## [Excerpted data]
* * *
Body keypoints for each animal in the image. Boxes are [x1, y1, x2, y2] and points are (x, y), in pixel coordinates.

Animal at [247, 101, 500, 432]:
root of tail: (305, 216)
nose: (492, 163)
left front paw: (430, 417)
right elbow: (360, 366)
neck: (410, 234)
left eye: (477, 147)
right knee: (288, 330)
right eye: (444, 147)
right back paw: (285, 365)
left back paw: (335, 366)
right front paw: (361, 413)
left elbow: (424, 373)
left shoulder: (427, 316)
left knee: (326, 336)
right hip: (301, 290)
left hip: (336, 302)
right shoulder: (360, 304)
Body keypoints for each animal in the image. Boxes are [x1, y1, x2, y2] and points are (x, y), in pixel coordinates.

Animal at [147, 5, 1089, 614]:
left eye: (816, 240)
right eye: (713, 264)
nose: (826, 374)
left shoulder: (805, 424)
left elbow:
* * *
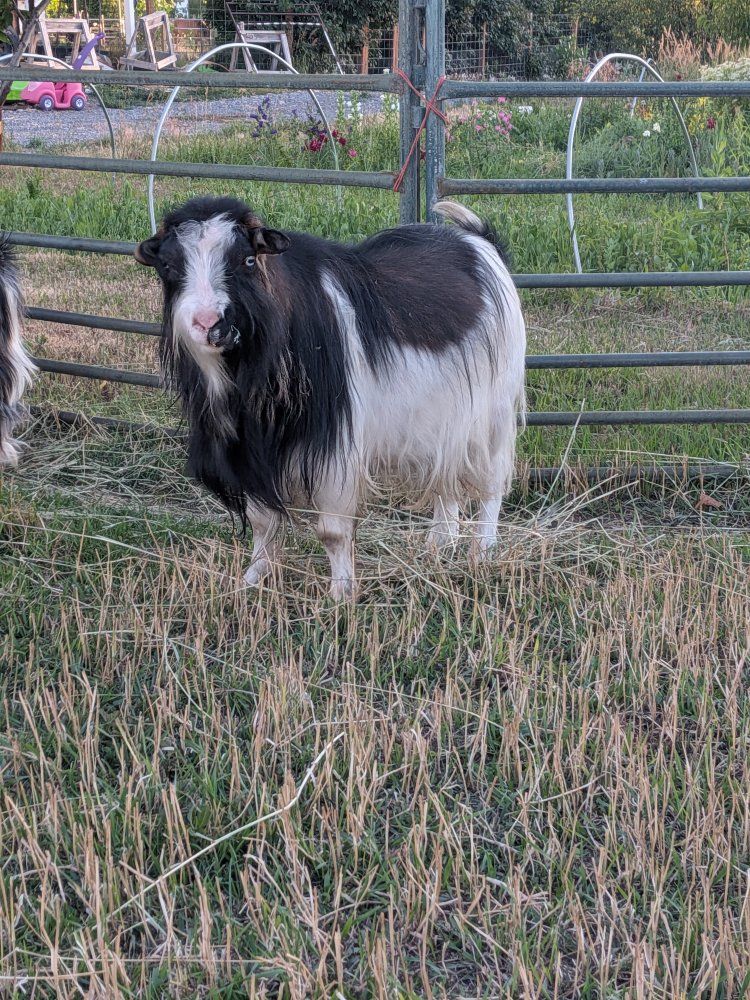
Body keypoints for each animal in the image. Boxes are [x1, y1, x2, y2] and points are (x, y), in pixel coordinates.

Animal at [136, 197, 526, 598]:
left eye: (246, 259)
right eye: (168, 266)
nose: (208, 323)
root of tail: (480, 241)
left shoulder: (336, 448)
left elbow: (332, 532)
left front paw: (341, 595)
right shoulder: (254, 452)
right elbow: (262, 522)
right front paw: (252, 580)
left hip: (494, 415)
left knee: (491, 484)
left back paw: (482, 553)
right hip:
* * *
## [Task to carry out]
Please return every line of the records above that contains the word "elbow".

## [Answer for the task]
right elbow: (360, 366)
left elbow: (424, 373)
left elbow:
left elbow: (332, 532)
right elbow: (262, 522)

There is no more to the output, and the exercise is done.